The product of integers relatively prime to $n$ congruent to $\pm 1 \pmod n$
Problem: Let $1 \leq b_1 < b_2 <...< b_{\phi(n)} < n$ be integers relatively prime with n.Prove that
$$B_n = b_1 b_2 ... b_{\phi(n)} \equiv \pm 1 \bmod n $$
I was thinking of Fermat's Little Theorem or Euler's Theorem.
The cases $n=1$ and $n=2$ are trivial, so we can assume that $n\gt 2$.
As Calvin Lin suggested, for every $x$ in your list, there is a unique number $y$ in the list such that $xy\equiv 1\pmod{n}$.
If $y\ne x$, call the set $\{x,y\}$ a couple. By definition, the product of the two numbers in a couple is congruent to $1$ modulo $n$. So the product of the coupled numbers is congruent to $1$ modulo $n$.

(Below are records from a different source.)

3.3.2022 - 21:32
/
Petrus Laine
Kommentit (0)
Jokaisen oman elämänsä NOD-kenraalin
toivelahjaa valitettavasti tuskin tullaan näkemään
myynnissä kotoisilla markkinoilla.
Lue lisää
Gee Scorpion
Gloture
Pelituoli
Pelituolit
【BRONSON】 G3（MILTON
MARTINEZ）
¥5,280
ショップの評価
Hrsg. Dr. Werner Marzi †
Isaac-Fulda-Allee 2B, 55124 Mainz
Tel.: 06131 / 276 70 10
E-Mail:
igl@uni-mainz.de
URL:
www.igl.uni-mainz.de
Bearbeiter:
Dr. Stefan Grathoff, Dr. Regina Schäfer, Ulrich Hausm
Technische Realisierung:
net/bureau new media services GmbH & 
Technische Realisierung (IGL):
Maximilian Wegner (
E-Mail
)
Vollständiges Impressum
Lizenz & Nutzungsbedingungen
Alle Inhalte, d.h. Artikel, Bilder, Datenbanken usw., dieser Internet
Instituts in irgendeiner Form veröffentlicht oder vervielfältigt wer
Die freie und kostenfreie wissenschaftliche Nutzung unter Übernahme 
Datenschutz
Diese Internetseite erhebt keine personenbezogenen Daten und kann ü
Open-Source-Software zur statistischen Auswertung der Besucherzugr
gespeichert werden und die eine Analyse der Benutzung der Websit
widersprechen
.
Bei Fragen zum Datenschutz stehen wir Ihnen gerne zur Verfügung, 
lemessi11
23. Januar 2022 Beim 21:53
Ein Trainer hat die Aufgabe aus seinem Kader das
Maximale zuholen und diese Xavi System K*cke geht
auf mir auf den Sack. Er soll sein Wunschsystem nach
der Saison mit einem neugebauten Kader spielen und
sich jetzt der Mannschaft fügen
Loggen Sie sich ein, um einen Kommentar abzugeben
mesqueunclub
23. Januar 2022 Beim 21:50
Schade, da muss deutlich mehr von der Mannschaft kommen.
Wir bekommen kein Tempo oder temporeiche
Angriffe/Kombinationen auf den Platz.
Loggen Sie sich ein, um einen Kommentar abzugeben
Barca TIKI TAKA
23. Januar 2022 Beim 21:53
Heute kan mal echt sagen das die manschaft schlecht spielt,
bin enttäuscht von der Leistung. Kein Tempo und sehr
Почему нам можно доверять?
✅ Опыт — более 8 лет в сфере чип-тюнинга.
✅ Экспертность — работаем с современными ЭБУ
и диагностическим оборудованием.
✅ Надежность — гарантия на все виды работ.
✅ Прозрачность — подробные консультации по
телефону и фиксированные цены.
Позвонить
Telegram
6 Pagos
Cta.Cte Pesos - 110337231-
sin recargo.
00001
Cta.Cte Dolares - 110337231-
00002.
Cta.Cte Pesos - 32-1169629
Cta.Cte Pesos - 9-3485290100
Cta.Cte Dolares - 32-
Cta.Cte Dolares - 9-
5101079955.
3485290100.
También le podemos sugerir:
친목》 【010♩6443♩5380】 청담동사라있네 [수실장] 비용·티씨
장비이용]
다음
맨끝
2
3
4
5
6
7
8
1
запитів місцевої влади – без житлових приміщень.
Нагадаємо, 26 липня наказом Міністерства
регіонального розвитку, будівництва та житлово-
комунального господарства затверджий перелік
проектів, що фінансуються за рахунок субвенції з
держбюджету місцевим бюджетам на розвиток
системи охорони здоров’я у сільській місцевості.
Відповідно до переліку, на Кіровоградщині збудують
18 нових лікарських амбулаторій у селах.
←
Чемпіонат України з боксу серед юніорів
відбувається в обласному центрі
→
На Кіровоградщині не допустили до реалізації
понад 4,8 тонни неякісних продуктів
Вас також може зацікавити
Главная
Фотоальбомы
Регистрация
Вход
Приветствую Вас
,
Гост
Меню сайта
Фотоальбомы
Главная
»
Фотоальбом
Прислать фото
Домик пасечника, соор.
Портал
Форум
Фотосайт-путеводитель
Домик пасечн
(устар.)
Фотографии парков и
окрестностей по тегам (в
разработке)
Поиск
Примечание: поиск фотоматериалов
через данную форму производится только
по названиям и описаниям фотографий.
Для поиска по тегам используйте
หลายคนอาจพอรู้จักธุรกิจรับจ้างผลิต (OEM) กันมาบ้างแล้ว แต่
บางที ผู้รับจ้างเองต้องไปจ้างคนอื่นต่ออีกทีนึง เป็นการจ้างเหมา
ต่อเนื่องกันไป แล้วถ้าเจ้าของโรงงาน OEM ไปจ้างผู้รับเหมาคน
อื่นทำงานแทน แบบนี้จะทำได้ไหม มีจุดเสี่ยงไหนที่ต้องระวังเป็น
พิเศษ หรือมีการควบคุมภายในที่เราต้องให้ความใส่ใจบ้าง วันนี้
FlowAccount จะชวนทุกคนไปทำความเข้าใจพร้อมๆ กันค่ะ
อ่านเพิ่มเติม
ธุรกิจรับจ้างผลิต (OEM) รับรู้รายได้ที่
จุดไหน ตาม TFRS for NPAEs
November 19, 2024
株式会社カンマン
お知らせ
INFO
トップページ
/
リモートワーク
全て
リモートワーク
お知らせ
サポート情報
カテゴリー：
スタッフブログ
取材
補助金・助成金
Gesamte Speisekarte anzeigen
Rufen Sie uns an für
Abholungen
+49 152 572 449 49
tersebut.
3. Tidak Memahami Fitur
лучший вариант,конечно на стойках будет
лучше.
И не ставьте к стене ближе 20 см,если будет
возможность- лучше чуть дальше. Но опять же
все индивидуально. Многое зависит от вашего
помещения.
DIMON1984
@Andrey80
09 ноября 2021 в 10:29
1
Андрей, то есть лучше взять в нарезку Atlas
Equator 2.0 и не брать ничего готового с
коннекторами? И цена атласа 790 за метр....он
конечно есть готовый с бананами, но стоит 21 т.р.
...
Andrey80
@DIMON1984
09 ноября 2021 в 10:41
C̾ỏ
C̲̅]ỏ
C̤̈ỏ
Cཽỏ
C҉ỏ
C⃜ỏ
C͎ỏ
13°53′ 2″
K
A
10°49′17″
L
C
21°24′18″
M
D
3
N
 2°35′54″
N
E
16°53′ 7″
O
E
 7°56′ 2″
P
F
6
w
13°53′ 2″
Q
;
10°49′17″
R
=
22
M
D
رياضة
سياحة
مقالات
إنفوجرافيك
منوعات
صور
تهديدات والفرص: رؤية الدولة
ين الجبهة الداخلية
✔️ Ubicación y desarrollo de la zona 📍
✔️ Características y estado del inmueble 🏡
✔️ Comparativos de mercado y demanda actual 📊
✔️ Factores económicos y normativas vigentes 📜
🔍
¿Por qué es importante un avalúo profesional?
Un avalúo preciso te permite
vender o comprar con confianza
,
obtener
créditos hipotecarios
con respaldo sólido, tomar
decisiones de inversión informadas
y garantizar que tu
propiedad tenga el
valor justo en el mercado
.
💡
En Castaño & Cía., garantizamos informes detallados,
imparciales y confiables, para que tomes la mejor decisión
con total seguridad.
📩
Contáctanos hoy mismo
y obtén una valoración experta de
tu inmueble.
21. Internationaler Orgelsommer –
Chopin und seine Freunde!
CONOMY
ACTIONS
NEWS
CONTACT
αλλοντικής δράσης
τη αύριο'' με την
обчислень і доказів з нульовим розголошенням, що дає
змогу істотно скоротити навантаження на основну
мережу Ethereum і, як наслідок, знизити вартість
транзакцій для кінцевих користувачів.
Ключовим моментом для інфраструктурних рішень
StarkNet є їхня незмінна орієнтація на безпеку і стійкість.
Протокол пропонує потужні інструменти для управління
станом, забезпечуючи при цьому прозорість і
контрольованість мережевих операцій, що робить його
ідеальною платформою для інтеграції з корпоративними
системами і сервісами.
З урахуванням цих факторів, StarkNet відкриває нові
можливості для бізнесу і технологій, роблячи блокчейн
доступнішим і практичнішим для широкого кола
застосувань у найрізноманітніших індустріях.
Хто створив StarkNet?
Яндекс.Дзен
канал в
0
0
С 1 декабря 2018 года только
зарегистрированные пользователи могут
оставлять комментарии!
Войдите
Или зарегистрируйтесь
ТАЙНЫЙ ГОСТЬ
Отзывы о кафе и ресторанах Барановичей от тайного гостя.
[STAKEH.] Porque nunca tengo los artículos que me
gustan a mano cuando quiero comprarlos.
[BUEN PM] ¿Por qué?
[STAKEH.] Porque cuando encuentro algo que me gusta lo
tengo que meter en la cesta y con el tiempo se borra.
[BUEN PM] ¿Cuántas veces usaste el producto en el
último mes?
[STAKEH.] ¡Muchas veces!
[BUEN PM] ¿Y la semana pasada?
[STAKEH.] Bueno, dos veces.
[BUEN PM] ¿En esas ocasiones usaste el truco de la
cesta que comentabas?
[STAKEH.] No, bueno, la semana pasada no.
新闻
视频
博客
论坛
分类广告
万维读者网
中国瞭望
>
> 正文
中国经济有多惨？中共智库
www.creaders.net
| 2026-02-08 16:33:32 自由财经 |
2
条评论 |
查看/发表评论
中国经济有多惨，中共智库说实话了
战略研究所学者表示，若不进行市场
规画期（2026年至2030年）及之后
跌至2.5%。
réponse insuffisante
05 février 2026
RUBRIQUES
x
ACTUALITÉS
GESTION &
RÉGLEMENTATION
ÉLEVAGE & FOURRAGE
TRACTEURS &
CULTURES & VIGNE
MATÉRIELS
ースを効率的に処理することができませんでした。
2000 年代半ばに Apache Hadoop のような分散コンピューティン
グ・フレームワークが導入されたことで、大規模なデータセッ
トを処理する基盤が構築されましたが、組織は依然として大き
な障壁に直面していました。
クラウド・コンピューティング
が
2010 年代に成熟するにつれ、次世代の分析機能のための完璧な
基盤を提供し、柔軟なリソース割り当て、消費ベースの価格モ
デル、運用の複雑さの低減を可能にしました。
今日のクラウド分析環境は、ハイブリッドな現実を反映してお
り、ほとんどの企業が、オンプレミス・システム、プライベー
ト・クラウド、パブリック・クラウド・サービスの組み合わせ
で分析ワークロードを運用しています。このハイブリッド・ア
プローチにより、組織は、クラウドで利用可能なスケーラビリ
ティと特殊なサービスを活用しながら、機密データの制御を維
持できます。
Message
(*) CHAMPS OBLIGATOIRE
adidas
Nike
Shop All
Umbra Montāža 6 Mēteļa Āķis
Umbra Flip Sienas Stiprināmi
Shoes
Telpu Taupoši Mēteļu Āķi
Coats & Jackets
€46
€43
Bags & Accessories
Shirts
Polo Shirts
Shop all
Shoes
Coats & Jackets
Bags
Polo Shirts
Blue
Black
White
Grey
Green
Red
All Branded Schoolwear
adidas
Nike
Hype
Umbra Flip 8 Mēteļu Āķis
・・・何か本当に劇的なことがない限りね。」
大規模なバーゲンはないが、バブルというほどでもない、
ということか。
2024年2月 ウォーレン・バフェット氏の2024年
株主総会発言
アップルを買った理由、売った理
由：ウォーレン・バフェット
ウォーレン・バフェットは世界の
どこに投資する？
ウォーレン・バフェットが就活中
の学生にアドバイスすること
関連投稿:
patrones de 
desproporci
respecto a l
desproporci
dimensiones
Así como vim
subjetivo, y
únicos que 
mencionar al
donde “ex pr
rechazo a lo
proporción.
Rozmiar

Now we deal with the singles, the people $x$ such that $x^2\equiv 1\pmod{n}$.
Note that if $x$ is single, then so is $n-x$. Moreover, since $n\gt 2$, the numbers $x$ and $-x$ are not congruent modulo $n$. For if they were, then $2x$ would be divisible by $n$. This is not possible, since $x$ is relatively prime to $n$ and $n\gt 2$.
So there is some romance in the world of singles, they can be paired off in pairs $\{x,n-x\}$ whose product is congruent to $-x^2$, that is, to $-1$.
We conclude that if $2k$ is the number of singles, then the product of the singles is congruent to $(-1)^k$ modulo $n$.
Thus the product of all our $b_i$ is congruent to $(-1)^k$ modulo $n$. The result follows.
Remark: If $n$ is odd then the number of singles is $2^l$, where $l$ is the number of distinct primes in the prime power factorization of $n$. In the very special case of an odd prime $n$, there are $2$ singles, and we get Wilson's Theorem. In all other cases the number of singles is divisible by $4$, so our product is congruent to $1$ modulo $n$. it is not hard to extend the detailed analysis of when our product is congruent $1$ or $-1$ to even $n$. The answer depends on whether the greatest power of $2$ that divides $n$ is $2$, $2^2$, or $2^w$ where $w\ge 3$. This is because the number of solutions of $x^2\equiv 1 \pmod{2^k}$ is $1$ when $k=1$, $2$ when $k=2$, and $4$ when $k\ge 3$.